Problem
In a UCS environment using Squid as an explicit proxy with NTLM authentication, users can log in to their systems quickly, but internet access is extremely slow during the first 5–10 minutes after login. After this initial phase, browsing performance becomes normal without further changes.
The issue mainly affects environments with many parallel clients (≈250) and NTLM-based authentication.
Typical symptoms:
- Login to the operating system is fast
- First web requests take a very long time or appear to hang
- After several minutes, browsing speed suddenly becomes normal
- CPU usage on the proxy host appears moderate (25–50%)
Investigation
Squid Configuration Changes Observed
The following configuration changes were applied:
cache deny all
ntlmauth_children 250
Disabling the cache is a common practice in environments where Squid is used mainly as an authentication and filtering proxy (e.g. with NTLM and squidGuard). However, this also means Squid cannot mitigate slow authentication or connection setup by serving cached objects.
Increasing ntlmauth_children alone did not resolve the issue.
Log Analysis
Relevant entries from access.log:
2025-12-04 11:31:09.891 371403 10.198.2.137 TCP_TUNNEL/200 50255 CONNECT augloop.office.com:443 user1 HIER_DIRECT/52.111.243.4 -
Important detail:
- The second field (
371403) is the request duration in milliseconds, not seconds 371403 ms≈ 371 seconds
This clearly indicates that Squid is blocking or waiting internally before the connection is fully established.
Later log entries show much lower values:
2025-12-05 11:11:13.037 120137 10.198.0.240 TCP_TUNNEL/200 23904 CONNECT www.bing.com:443 user2 HIER_DIRECT/2.16.204.157 -
This confirms the “slow at first, fast later” behavior.

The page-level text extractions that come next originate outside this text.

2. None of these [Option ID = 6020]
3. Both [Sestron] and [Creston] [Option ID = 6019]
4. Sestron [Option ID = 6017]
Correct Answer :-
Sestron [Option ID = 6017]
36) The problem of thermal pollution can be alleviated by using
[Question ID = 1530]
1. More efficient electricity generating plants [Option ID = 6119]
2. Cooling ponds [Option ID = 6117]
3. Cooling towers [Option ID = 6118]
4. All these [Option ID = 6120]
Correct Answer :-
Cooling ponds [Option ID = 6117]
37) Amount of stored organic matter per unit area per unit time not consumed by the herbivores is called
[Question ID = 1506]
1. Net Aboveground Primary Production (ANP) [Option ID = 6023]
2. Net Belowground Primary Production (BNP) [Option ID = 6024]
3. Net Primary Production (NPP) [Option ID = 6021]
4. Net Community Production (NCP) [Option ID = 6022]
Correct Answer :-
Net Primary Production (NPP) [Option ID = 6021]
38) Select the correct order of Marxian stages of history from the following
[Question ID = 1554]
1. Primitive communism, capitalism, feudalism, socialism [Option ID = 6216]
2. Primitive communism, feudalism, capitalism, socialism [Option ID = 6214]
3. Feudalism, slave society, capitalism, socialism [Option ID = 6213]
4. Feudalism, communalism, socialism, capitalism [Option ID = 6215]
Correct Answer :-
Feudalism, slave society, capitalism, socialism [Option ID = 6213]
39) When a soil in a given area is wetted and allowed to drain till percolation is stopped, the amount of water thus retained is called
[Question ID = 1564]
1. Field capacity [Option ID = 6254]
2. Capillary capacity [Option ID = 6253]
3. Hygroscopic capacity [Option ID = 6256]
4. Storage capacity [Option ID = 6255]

Process and Resource Inspection
Process list (excerpt):
/usr/lib/squid/squid_ldap_ntlm_auth -c 60
(squidGuard) -c /etc/squidguard/squidGuard.conf
Observations:
- Many NTLM helper processes were running
- CPU usage stayed below critical levels
This can be misleading: NTLM authentication is synchronous per Squid worker. Even with many helper processes, Squid can still block if too few workers are available to handle concurrent NTLM handshakes.
Root Cause
The root cause is a worker bottleneck during NTLM authentication bursts:
- After login, many clients open parallel HTTPS connections
- Each connection requires an NTLM handshake
- If Squid is running with too few workers, requests queue up
- This results in very long request times (hundreds of seconds)
- Once authentication caches are populated, performance improves automatically
Disabling the Squid cache (cache deny all) amplifies the effect, because Squid must process every request fully.
Solution
1. Configure Squid Workers (critical)
On UCS, Squid workers must be configured via UCR, not directly in squid.conf.
ucr set squid/workers=4
systemctl restart squid
Recommended values:
- ~100 clients:
2–3workers - ~250 clients:
4–6workers
Verify:
ucr get squid/workers
ps -ef | grep squid | grep worker
2. NTLM helper configuration
In this setup, the NTLM helper count was not the primary bottleneck.
The effective and observed value was 50–60 helpers, which is sufficient for ~250 clients when Squid workers are sized correctly.
Recommended configuration:
ucr set squid/ntlmauth/children=60
systemctl restart squid
Verify running helpers:
ps aux | grep squid_ldap_ntlm_auth | grep -v grep | wc -l
Important: Increasing
squid/ntlmauth/childrento very high values (e.g. 200–300) does not improve performance and may even increase load. The main bottleneck in this case was the number of Squid workers, not the NTLM helpers.
3. Squid cache configuration
In many enterprise environments (Office 365, HTTPS-heavy traffic), Squid is used mainly as an authentication and policy proxy.
Disabling the disk cache avoids unnecessary I/O and startup overhead:
ucr set squid/cache=no
systemctl restart squid
This is recommended when:
- Most traffic is HTTPS (
TCP_TUNNEL) - Caching provides no benefit
- Authentication latency is the main concern
4. Validation via logs
After applying the changes, connection times in access.log should drop significantly:
TCP_TUNNEL/200 47882 CONNECT www.bing.com:443 user HIER_DIRECT/2.16.204.157 -
Values are in milliseconds. Initial delays >300000 ms indicate authentication or worker bottlenecks.
5. Optional monitoring
tail -f /var/log/squid/cache.log
Look for repeated messages like:
Starting new ntlmauthenticator helpers...
helperOpenServers: Starting 1/60 'squid_ldap_ntlm_auth' processes
Frequent spawning during peak usage is a sign of undersized worker or helper configuration.
Result
With sufficient Squid workers and properly sized NTLM helpers, the initial slow internet access after login disappears, even with several hundred concurrent clients.